Santo Domingo.-A raíz del incidente, protagonizado por la joven modelo que realizó varios disparos al aire, en estado de embriaguez, se han generado una serie de opiniones sobre el suceso y su protagonista.

La Chica popopó Bianka-Hazim-tirando
La Chica popopó
Bianka-Hazim-tirando

Una de las corrientes de opinión es la que sostiene que ha sido excesivo su castigo.

Quizás, resumir aspectos del incidente ayude a entender la justa dimensión del mismo.

Una mujer embriagada, aparece en un video mientras empuja a un elemento, ligado al narcotráfico, a un vehículo, que ocasiona un entaponamiento. El vehículo en cuestión está registrado a nombre de una persona miembro de la policía. Acto seguido y luego de que alguien hiciera un disparo, la mujer blande una pistola de forma desafiante y realiza, a su vez, varios disparos al aire además de apuntar, con el arma, a personas en otros vehículos.

En definitiva, y sin ser un letrado, es fácil deducir que, entre otras cosas, se violaron leyes de tránsito y se tipificaron infracciones del código penal. En consecuencia, se impone castigar a la persona culpable.

Amigos lectores, el hecho de que exista un alto nivel de frustración con el desempeño de la justicia y los casos de corrupción, no puede servir de atenuante para que un comportamiento como el exhibido por la persona que protagonizó el incidente, sea minimizado.

Por si no se ha entendido bien, en ese solo hecho, proyectiles mortales fueron detonados sin ningún asomo de conciencia; un arma de fuego cargada y recién disparada fue posicionada en dirección a seres humanos y todos estos hechos se hicieron en presencia de un prófugo de la justicia.

¿Qué diablos importa que los mega corruptos no estén presos, acaso por la utopía de que un corrupto vaya preso debe la ciudadanía renunciar a controlar los desvaríos que precisamente esos corruptos y su impunidad han generado?
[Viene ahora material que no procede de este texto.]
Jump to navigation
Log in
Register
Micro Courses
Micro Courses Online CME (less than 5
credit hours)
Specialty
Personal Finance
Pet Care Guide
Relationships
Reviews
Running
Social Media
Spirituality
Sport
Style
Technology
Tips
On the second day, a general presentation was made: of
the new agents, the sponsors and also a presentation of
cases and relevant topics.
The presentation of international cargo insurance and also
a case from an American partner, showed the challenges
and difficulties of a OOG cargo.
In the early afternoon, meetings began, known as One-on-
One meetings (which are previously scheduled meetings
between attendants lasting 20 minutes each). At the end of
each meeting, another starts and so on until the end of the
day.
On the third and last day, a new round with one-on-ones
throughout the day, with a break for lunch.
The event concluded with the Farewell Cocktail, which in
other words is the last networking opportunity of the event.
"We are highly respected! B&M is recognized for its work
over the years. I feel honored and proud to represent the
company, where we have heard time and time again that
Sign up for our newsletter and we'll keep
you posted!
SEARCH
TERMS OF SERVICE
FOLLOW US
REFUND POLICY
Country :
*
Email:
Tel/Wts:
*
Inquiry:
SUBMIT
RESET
¿Cuál es el sentido de solidarizarse con una persona, que luego de su comportamiento reprochable, prepara un video donde se ríe de haber puesto en peligro la vida de seres humanos?

¿Cuándo perdieron los dominicanos su capacidad de asombro?
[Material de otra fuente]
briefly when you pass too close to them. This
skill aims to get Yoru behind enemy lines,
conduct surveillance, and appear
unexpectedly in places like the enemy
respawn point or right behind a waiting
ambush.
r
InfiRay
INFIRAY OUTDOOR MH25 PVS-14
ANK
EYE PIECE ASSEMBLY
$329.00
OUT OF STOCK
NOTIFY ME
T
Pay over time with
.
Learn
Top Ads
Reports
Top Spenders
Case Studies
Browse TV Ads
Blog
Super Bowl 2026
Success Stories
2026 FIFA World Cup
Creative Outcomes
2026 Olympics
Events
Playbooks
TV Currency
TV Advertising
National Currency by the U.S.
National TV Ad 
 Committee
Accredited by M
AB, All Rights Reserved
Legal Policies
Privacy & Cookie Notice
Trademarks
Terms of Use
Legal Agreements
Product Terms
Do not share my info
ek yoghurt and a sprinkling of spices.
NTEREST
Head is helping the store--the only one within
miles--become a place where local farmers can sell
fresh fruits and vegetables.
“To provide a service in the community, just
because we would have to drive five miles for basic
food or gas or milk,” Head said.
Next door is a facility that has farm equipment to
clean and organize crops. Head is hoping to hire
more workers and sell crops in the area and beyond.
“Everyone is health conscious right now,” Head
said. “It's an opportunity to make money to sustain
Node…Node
Si usted quiere ser solidario, séalo con usted mismo, que como ciudadano pudo haber estado ahí o haber sido herido por una bala perdida; sea responsable y exija que se persiga a la persona que realizó el primer disparo, que se escarbe un poco más profundo y se determine qué hacia un narco en un carro registrado a nombre de un policía.
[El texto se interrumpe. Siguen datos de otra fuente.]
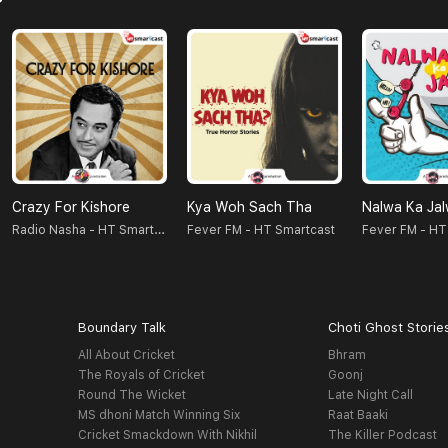
Crazy For Kishore
Kya Woh Sach Tha
Nalwa Ka Ja
Radio Nasha - HT Smartcast
Fever FM - HT Smartcast
Fever FM - HT
Boundary Talk
Choti Ghost Storie
All About Cricket
Bhram
The Royals of Cricket
Goonj
Round The Wicket
Late Night Call
MS dhoni Match Winning Six
Raat Baaki
Cricket Smackdown With Nikhil
The Killer Podcast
¡Eso es lo grave!  No que a una chica a go-go, que no ha dado la más mínima señal de arrepentimiento, la manden a la cárcel.

De hecho, ojalá a esa joven, esto le ayude a cambiar como ser humano. Siempre habrá espacio para segundas oportunidades en la vida, al menos que se sienta a gusto sabiendo que donde quiera que se presente la recordarán siempre como “la mujer que tiró lo tiro”, o quizás de forma más “cool”, como ella se autodenominó:

“La Chica popopó”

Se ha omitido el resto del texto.